Extracted page text data:
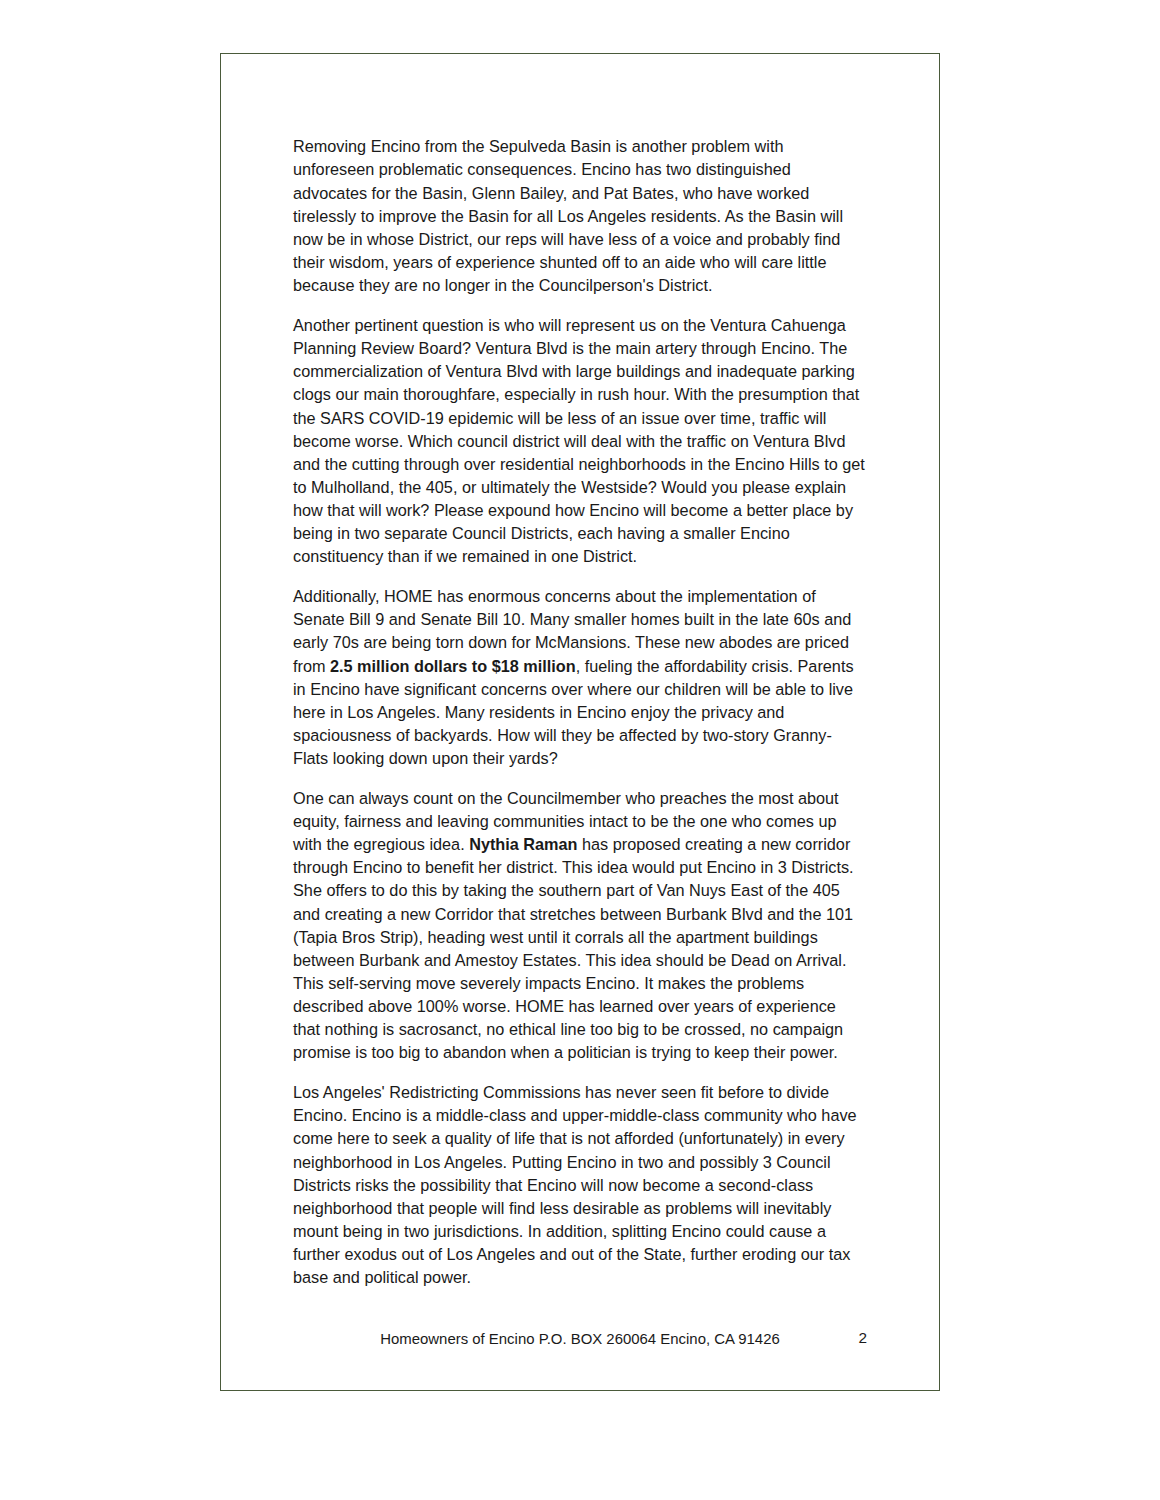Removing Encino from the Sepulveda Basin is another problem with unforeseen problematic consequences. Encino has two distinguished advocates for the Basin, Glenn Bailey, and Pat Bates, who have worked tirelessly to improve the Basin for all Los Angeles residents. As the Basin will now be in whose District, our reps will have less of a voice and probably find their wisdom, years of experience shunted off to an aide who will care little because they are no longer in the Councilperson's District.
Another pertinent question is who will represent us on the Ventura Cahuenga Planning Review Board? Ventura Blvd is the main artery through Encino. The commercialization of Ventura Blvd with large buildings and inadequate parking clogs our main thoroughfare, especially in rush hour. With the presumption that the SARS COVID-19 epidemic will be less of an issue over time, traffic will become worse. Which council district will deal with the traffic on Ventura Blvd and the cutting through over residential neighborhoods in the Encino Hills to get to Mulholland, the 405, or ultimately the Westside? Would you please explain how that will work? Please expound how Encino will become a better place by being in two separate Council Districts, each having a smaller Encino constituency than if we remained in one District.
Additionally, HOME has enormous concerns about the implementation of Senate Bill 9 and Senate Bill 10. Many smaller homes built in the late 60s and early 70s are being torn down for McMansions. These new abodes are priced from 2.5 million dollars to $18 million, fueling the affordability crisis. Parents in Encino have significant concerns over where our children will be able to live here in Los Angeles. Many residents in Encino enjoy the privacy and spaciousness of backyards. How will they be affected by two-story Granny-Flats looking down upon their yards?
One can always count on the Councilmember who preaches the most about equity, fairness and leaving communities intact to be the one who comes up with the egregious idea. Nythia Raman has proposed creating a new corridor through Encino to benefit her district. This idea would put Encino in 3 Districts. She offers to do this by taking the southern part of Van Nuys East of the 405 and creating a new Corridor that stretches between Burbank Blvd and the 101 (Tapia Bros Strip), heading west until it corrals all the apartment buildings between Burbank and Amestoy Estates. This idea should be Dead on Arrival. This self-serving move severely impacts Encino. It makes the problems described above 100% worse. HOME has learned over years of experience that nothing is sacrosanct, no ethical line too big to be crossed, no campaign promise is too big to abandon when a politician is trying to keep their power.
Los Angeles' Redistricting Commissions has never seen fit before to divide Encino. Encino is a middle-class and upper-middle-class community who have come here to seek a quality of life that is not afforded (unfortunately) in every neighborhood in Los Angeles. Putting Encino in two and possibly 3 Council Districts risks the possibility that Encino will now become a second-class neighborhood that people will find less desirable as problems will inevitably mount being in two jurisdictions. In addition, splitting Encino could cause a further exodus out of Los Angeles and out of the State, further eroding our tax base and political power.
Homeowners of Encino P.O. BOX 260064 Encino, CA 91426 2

■ WHAT THE EXERCISE ASKS: Ending at the line with "Another pertinent question", reproduce exactly the lines that begin at the top of the data, and include no pictures.

■ TASK RESULT:
Removing Encino from the Sepulveda Basin is another problem with unforeseen problematic consequences. Encino has two distinguished advocates for the Basin, Glenn Bailey, and Pat Bates, who have worked tirelessly to improve the Basin for all Los Angeles residents. As the Basin will now be in whose District, our reps will have less of a voice and probably find their wisdom, years of experience shunted off to an aide who will care little because they are no longer in the Councilperson's District.
Another pertinent question is who will represent us on the Ventura Cahuenga Planning Review Board? Ventura Blvd is the main artery through Encino. The commercialization of Ventura Blvd with large buildings and inadequate parking clogs our main thoroughfare, especially in rush hour. With the presumption that the SARS COVID-19 epidemic will be less of an issue over time, traffic will become worse. Which council district will deal with the traffic on Ventura Blvd and the cutting through over residential neighborhoods in the Encino Hills to get to Mulholland, the 405, or ultimately the Westside? Would you please explain how that will work? Please expound how Encino will become a better place by being in two separate Council Districts, each having a smaller Encino constituency than if we remained in one District.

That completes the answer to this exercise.